Months of collaborating with colleagues in Washington, DC, London and Switzerland and pleading their case for compassionate use earned the Piedmont physicians’ approval from Boston Scientific and the FDA to use the Lotus Valve System to replace Komendantov’s calcified and failing mitral valve. Approval was required because the technology is still in clinical trials for replacement of aortic valves, not mitral.
“Thousands of patients suffer from mitral valve regurgitation due to severe stenosis,” said Christopher Meduri, M.D., interventional cardiologist who performed the procedure alongside a team of experts at Piedmont Atlanta Hospital. “When the valve fails, oxygen-rich blood can’t get out of the heart chamber to sustain rest of the body.”
Heart valve experts know well how different each person’s anatomy can be. “No valve surgery is ever ‘routine’ for us,” Dr. Meduri explained. “Margaret had already been through several complicated heart procedures, made more complex by the unique anatomy of her heart. Only one solution existed based on my findings, and it required the ability to perfectly position the replacement valve.”

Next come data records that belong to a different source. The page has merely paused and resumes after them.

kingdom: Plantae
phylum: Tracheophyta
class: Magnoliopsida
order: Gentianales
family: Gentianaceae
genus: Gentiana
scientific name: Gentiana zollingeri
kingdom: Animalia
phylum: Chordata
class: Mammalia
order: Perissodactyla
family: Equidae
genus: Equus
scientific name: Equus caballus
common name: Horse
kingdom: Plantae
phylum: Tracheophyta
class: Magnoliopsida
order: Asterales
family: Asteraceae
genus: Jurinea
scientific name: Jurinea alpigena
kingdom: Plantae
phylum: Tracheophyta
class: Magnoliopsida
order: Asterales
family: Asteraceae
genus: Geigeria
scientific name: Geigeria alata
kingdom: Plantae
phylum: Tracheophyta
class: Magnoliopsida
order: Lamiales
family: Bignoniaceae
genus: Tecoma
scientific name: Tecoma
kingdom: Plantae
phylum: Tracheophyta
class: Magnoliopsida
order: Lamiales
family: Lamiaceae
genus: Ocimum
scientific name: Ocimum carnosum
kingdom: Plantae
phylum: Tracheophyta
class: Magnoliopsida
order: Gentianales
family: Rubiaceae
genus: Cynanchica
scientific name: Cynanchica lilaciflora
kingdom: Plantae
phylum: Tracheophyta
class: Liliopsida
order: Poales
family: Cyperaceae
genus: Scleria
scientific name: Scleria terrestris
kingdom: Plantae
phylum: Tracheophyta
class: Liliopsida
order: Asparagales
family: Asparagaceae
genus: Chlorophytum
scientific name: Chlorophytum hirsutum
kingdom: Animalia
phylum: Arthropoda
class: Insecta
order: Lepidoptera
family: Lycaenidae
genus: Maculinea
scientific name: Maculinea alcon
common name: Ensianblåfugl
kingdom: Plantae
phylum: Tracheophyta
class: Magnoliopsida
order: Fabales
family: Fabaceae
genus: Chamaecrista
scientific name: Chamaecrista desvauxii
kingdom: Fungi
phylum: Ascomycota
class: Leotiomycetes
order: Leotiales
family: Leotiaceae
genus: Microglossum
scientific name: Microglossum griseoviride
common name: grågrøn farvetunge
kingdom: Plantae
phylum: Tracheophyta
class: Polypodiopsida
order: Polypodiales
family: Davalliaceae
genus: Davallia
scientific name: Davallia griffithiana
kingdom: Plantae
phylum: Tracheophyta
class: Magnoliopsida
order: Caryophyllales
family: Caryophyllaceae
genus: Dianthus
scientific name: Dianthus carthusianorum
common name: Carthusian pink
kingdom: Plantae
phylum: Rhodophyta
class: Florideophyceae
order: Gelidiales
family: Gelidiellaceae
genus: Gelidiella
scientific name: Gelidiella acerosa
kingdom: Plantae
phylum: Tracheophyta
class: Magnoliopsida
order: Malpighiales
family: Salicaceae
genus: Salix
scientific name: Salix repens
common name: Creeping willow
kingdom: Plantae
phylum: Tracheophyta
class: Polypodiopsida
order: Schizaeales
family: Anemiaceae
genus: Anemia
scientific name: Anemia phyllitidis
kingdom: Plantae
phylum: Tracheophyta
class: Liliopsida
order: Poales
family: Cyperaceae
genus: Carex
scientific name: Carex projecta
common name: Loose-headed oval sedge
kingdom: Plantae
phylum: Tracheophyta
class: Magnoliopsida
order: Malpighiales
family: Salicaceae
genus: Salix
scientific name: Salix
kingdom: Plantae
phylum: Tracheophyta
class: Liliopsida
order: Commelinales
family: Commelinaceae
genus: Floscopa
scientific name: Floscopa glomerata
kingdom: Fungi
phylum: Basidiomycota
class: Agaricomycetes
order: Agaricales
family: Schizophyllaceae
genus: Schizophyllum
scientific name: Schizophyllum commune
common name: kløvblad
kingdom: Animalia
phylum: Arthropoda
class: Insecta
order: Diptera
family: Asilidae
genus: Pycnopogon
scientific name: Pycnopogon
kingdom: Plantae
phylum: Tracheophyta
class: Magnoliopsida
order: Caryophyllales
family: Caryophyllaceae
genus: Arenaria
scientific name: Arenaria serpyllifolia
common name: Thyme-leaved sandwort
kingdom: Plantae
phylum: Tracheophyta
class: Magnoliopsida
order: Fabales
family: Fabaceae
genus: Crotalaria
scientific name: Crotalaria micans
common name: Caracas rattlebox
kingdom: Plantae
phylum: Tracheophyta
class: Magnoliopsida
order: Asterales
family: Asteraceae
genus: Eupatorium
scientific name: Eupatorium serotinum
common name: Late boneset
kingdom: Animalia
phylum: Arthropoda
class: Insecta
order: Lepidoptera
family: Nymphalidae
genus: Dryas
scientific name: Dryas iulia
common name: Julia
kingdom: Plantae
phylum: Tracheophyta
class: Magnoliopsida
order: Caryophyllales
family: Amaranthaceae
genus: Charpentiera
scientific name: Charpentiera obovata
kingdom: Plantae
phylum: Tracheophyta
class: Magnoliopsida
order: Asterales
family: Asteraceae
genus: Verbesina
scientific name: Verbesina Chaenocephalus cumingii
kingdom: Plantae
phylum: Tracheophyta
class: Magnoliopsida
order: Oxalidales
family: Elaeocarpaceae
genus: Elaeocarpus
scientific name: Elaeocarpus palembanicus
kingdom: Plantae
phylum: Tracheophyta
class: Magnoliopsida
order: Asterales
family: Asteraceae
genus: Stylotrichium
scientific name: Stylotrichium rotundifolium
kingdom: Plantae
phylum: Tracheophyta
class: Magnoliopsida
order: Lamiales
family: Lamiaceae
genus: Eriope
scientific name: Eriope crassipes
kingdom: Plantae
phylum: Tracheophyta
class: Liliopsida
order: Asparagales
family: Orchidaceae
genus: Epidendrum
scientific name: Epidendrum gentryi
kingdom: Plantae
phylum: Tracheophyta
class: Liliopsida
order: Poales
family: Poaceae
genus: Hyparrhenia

Through his research, Dr. Meduri found Vinayak (Vinnie) Bapat, M.D., the one physician in the world who has previously performed the procedure on patients like Komendantov. Dr. Bapat, who is on staff at London Bridge Hospital in England and traveled to Atlanta to consult during the case, has successfully performed the procedure three times using the Lotus Valve System which allows for testing. This allows physicians to make sure it is working, reposition it if it is not and pull it back if the risk becomes too extreme.
In addition to securing the right technology and the perfect consultant, the Piedmont team enlisted imaging experts in Switzerland to help create a 3D model of Komendantov’s heart. With the image, they developed a preview of the way the procedure would have to play out, working the catheter through her hardened heart tissue.
They even used her calcified valve as a landing zone for accurate positioning. After review of those images during a meeting in Washington D.C., collaborators believed it could work. They were right.
At the end of the catheter wire was the replacement valve inside a stent (a mesh tube). When expanded, the stent pushed everything aside including the old calcified valve and locked it in place, allowing Dr. Meduri to position and secure the replacement valve.
“Without treatment, there was a 50 percent chance Margaret wouldn’t have lived an additional two years,” said Dr. Meduri. “But because we went to such lengths to find a solution that worked for her, Margaret’s prognosis is much better and her quality of life will be greatly improved.”